## SOURCE EXTRACT

Arguing for Morals in a Free Society

Left as a comment on Dawn Eden’s blog as a response to this post. Do note the quoting of James 3:17 in that post, “Now the fruit of righteousness is sown in peace by those who make peace.”

What should be disturbing to anyone who still believes the word “feminist” has positive meaning is how she, Ellen, and other chastity detractors appear unable to write about the subject without urging that opposing views be silenced. It’s as though they believe women are too dizzy, stupid, and impressionable to make an informed decision when chastity is presented to them as an option. Apparently, among those who worship the god of “choice,” one choice is verboten: the choice to be chaste.

– Dawn Eden

The question that nags at me is this: Is it necessary, when arguing for those things chastity detractors promote, to ask that certain views not be brought up at all?

The easy answers are twofold: We could say “Yes, because they’re depraved, advocating sin, and so while their arguments might use a form of reason, our common use of the term ‘reasonable,’ which implies that someone can be talked to and persuaded otherwise, cannot be applied to them personally.” We could also say that “No, it isn’t right that they demand others be silenced, and they don’t understand the nature of a free and open discourse that allows them their views.”

## DATASET RECORDS
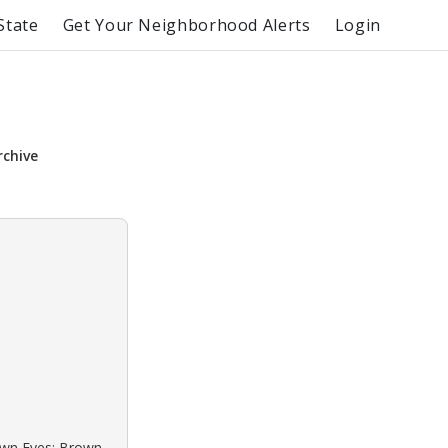
State
Get Your Neighborhood Alerts
Login
rchive
rown Eyes: Brown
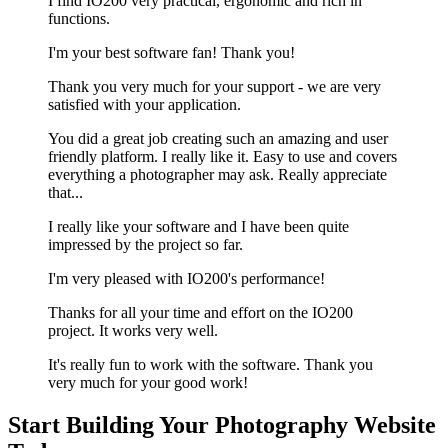
I find IO200 very practical, ergonomic and rich in
functions.
I'm your best software fan! Thank you!
Thank you very much for your support - we are very
satisfied with your application.
You did a great job creating such an amazing and user
friendly platform. I really like it. Easy to use and covers
everything a photographer may ask. Really appreciate
that...
I really like your software and I have been quite
impressed by the project so far.
I'm very pleased with IO200's performance!
Thanks for all your time and effort on the IO200
project. It works very well.
It's really fun to work with the software. Thank you
very much for your good work!
Start Building Your Photography Website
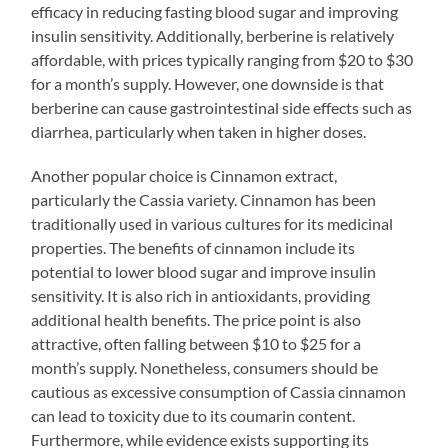
efficacy in reducing fasting blood sugar and improving
insulin sensitivity. Additionally, berberine is relatively
affordable, with prices typically ranging from $20 to $30
for a month’s supply. However, one downside is that
berberine can cause gastrointestinal side effects such as
diarrhea, particularly when taken in higher doses.
Another popular choice is Cinnamon extract,
particularly the Cassia variety. Cinnamon has been
traditionally used in various cultures for its medicinal
properties. The benefits of cinnamon include its
potential to lower blood sugar and improve insulin
sensitivity. It is also rich in antioxidants, providing
additional health benefits. The price point is also
attractive, often falling between $10 to $25 for a
month’s supply. Nonetheless, consumers should be
cautious as excessive consumption of Cassia cinnamon
can lead to toxicity due to its coumarin content.
Furthermore, while evidence exists supporting its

## TASKS AND EXERCISES
[1] Translate this sentence from the post on arguing for morals in a free society into German: "Apparently, among those who worship the god of “choice,” one choice is verboten: the choice to be chaste."
[2] Carry on the post about arguing for morals in a free society, starting right after its final sentence.

## EXPECTED RESULTS
[1] Anscheinend ist unter denen, die den Gott der „Wahl“ anbeten, eine Wahl verboten: die Wahl, keusch zu sein.

[2]
I think the really difficult answer is that they’re taking the hard line they take out of necessity, a necessity created, ironically enough, by living in a free society. The regime of “choice” means that certain choices have to be forbidden, because all choices have to be considered equal in dignity. If there were inequality as to the lifestyles people pick, then one could say “this is what is best,” and instantiate rule on such grounds. In fact, even without one trying for such rule, what is “best” might drive what is worse from the realm of choice, and then one would have to wonder whether there choices can be made or not.

Of course, all of these considerations stem from a very narrow conception of freedom, but it isn’t a wholly debased one. The idea behind that narrow conception, where people can do wrong as long as it doesn’t seem to hurt others (it actually hurts them quite a lot, just think about the emotional wreckage alone), is that this is a society which is humane, where people can be free to discover their conscience and have a more natural fraternal sentiment towards others. If that sounds vaguely Christian, it is. The secular as we know it seems to have stemmed from the sacred in no small part. At some point religious people in the West wanted people to be able to choose their religion, and come to God freely.

I don’t bring this up to get on a high horse or blow a lot of hot air around. What concerns me is that this “debate” isn’t going to end. They’re forced into the position they’re in precisely because you’re right. And I don’t know that the debate is fruitful, because peace is what is needed in order to sow that which is truly righteous. More fruitful is your book, which seems to emphasize the positive side of being chaste, and shows that freedom, while it may have stemmed out of allowing the lowest to do and feel as they please, can indeed be something greater for all of us, including those of us who know better.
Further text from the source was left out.